We understand the importance of producing original, high-quality papers that reflect your personal voice and meet the rigorous standards of academia. That’s why we assure you that our work is completely plagiarism-free—we craft bespoke solutions tailored exclusively for you.

Why Choose

  • Our papers are 100% original, custom-written from scratch.
  • We’re here to support you around the clock, any day of the year.
  • You’ll find our prices competitive and reasonable.
  • We handle papers across all subjects, regardless of urgency or difficulty.
  • Need a paper urgently? We can deliver within 6 hours!
  • Relax with our on-time delivery commitment.
  • We offer money-back and privacy guarantees to ensure your satisfaction and confidentiality.
  • Benefit from unlimited amendments upon request to get the paper you envisioned.
  • We pledge our dedication to meeting your expectations and achieving the grade you deserve.

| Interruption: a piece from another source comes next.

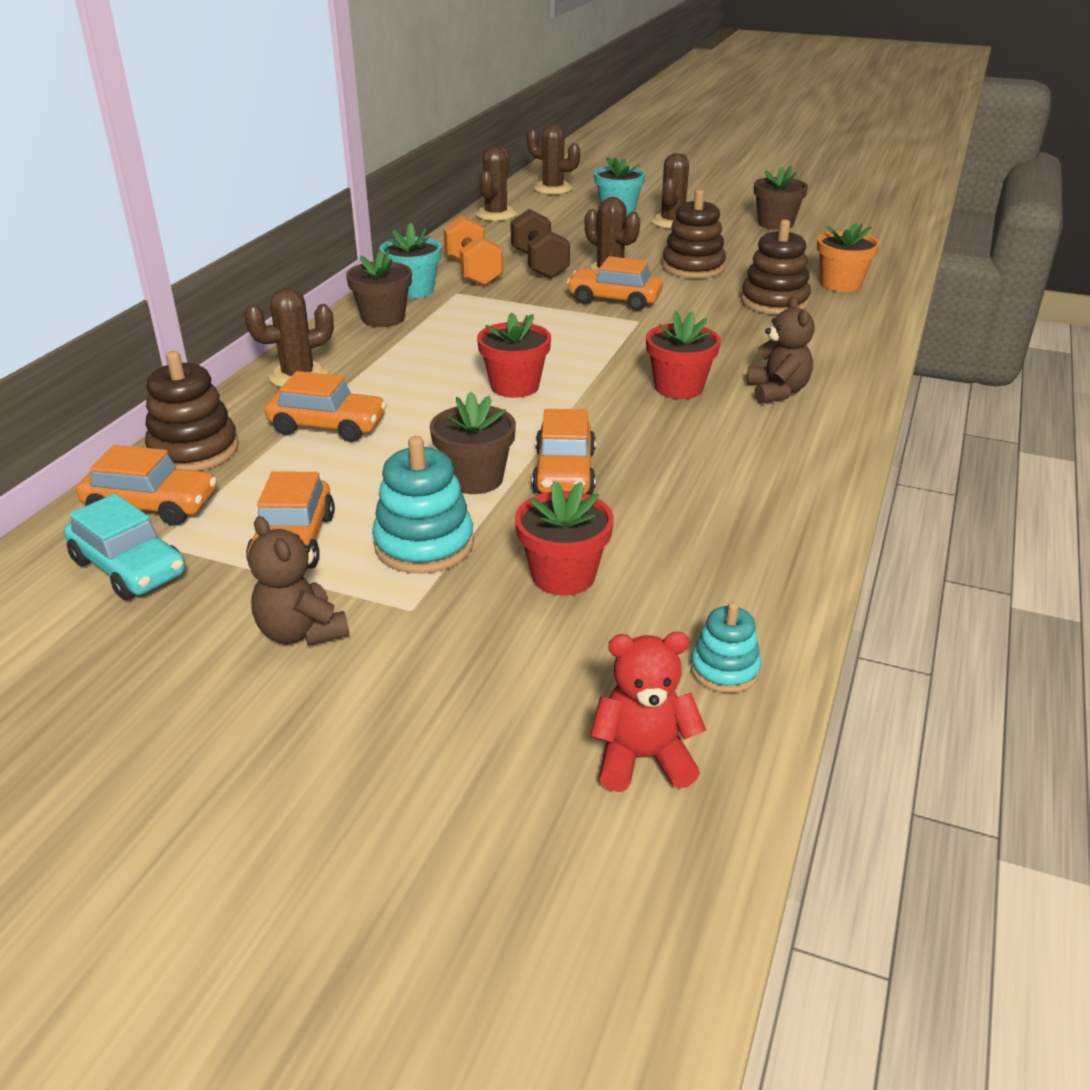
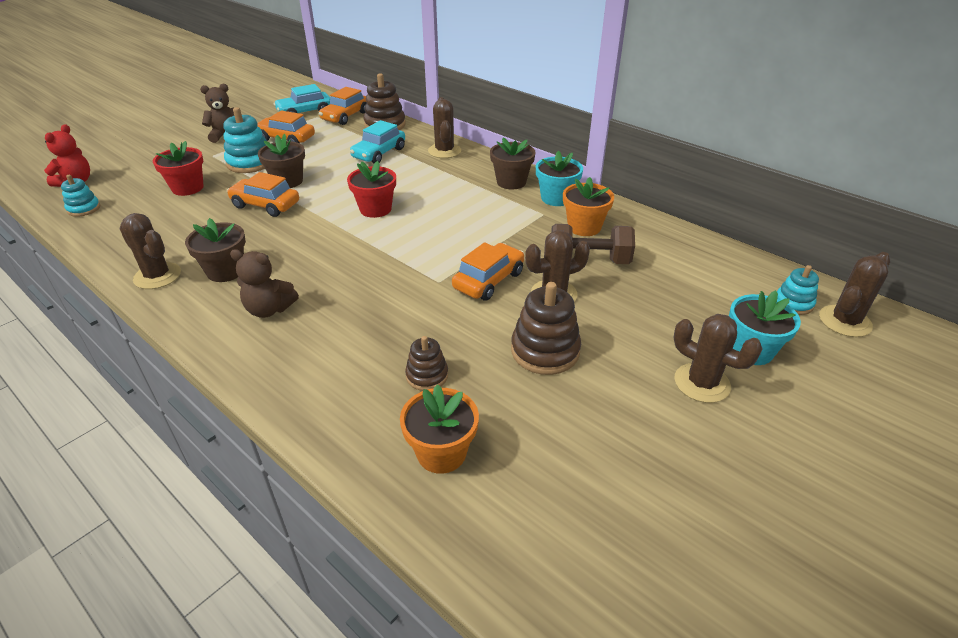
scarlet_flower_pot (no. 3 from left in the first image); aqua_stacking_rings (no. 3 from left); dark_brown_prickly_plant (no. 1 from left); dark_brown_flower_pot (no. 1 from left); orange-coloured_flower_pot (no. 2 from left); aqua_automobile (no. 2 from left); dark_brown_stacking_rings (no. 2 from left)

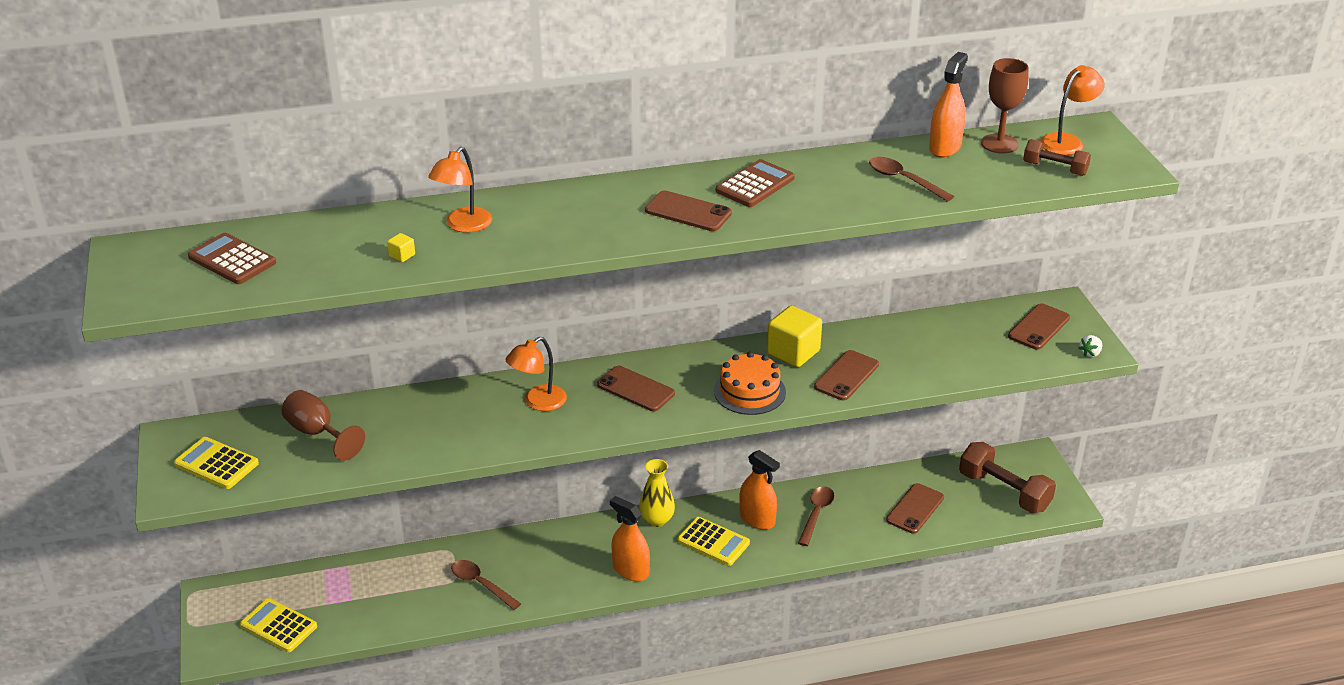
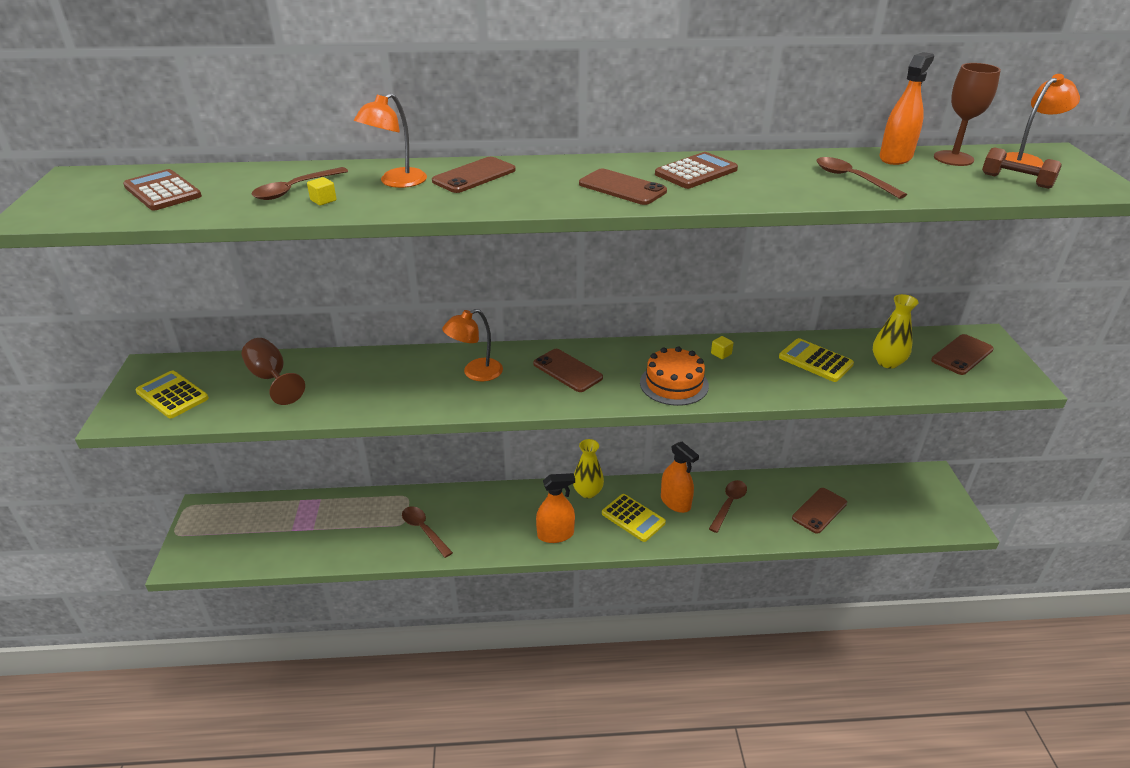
dark_brown_hand_weight (no. 1 from left in the first image); white_toy_strawberry; dark_brown_tablespoon (no. 1 from left); yellow_tall_vase (no. 2 from left); yellow_calculator (no. 3 from left); dark_brown_phone (no. 1 from left); orange-coloured_spray_bottle (no. 1 from left); yellow_cube (no. 2 from left)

Our Process: Getting started with us is as simple as can be. Here’s how to do it:

  • Click on the “Place Your Order” tab at the top or the “Order Now” button at the bottom. You’ll be directed to our order form.
  • Provide the specifics of your paper in the “PAPER DETAILS” section.
  • Select your academic level, the deadline, and the required number of pages.
  • Click on “CREATE ACCOUNT & SIGN IN” to provide your registration details, then “PROCEED TO CHECKOUT.”
  • Follow the simple payment instructions and soon, our writers will be hard at work on your paper. is dedicated to expediting the writing process without compromising on quality. Our roster of writers boasts individuals with advanced degrees—Masters and PhDs—in a myriad of disciplines, ensuring that no matter the complexity or field of your assignment, we have the expertise to tackle it with finesse. Our quick turnover doesn’t mean rushed work; it means efficiency and priority handling, ensuring your deadlines are met with the excellence your academics demand.

ORDER NOW and experience the difference with, where excellence meets timely delivery.